— Exercise —
For the data that follows, give the number of lines in which "bfseries" appears. Add nothing to it.

— Data extract —
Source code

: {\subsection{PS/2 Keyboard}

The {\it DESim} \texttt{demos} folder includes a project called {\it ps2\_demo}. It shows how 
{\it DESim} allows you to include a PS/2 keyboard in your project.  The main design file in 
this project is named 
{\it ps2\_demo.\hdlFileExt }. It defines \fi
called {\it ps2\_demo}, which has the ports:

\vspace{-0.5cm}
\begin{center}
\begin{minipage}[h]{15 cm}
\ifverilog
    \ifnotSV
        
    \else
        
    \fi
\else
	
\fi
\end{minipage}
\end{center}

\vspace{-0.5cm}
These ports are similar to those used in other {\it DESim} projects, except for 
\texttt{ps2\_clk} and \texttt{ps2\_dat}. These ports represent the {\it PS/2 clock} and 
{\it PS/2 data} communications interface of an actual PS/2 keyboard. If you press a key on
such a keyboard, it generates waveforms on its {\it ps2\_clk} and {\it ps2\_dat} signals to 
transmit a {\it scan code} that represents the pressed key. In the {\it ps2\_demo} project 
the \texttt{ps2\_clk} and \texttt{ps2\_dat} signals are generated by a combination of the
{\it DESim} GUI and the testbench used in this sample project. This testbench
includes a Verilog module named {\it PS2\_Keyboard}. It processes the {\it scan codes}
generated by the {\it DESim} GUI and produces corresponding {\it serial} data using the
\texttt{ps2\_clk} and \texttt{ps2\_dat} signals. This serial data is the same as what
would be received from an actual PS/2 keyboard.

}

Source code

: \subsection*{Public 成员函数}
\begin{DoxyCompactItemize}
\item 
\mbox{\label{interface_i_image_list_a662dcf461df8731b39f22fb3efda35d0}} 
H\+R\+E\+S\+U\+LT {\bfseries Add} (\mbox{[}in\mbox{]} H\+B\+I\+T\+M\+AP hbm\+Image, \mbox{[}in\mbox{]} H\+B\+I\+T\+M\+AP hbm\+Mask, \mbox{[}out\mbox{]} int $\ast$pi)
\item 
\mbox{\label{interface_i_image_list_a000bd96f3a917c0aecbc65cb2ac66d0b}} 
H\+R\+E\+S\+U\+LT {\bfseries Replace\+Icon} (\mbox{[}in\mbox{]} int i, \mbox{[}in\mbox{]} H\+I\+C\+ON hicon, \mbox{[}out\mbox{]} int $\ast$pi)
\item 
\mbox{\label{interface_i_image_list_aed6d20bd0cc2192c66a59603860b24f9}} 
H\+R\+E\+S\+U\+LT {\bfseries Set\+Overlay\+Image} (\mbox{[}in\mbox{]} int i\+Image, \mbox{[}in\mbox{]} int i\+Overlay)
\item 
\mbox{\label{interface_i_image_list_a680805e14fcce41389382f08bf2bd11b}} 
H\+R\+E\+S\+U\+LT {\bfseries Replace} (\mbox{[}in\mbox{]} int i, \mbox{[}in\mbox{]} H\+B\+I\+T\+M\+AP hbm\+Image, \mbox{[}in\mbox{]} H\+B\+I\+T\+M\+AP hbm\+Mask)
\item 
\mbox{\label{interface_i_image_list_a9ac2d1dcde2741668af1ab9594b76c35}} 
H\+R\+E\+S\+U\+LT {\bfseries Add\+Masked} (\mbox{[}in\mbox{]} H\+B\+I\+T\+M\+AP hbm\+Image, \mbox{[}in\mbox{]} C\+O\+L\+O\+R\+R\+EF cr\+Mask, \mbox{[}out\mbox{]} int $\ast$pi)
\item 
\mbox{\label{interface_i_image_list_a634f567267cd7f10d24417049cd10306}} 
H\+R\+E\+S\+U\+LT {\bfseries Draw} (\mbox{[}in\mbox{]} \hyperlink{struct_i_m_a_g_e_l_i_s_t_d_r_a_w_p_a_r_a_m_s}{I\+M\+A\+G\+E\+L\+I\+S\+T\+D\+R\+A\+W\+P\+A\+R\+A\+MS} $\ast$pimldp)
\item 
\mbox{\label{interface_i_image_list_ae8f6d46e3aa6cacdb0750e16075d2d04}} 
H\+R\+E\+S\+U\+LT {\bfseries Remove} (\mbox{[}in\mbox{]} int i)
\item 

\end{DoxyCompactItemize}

— Written response —
7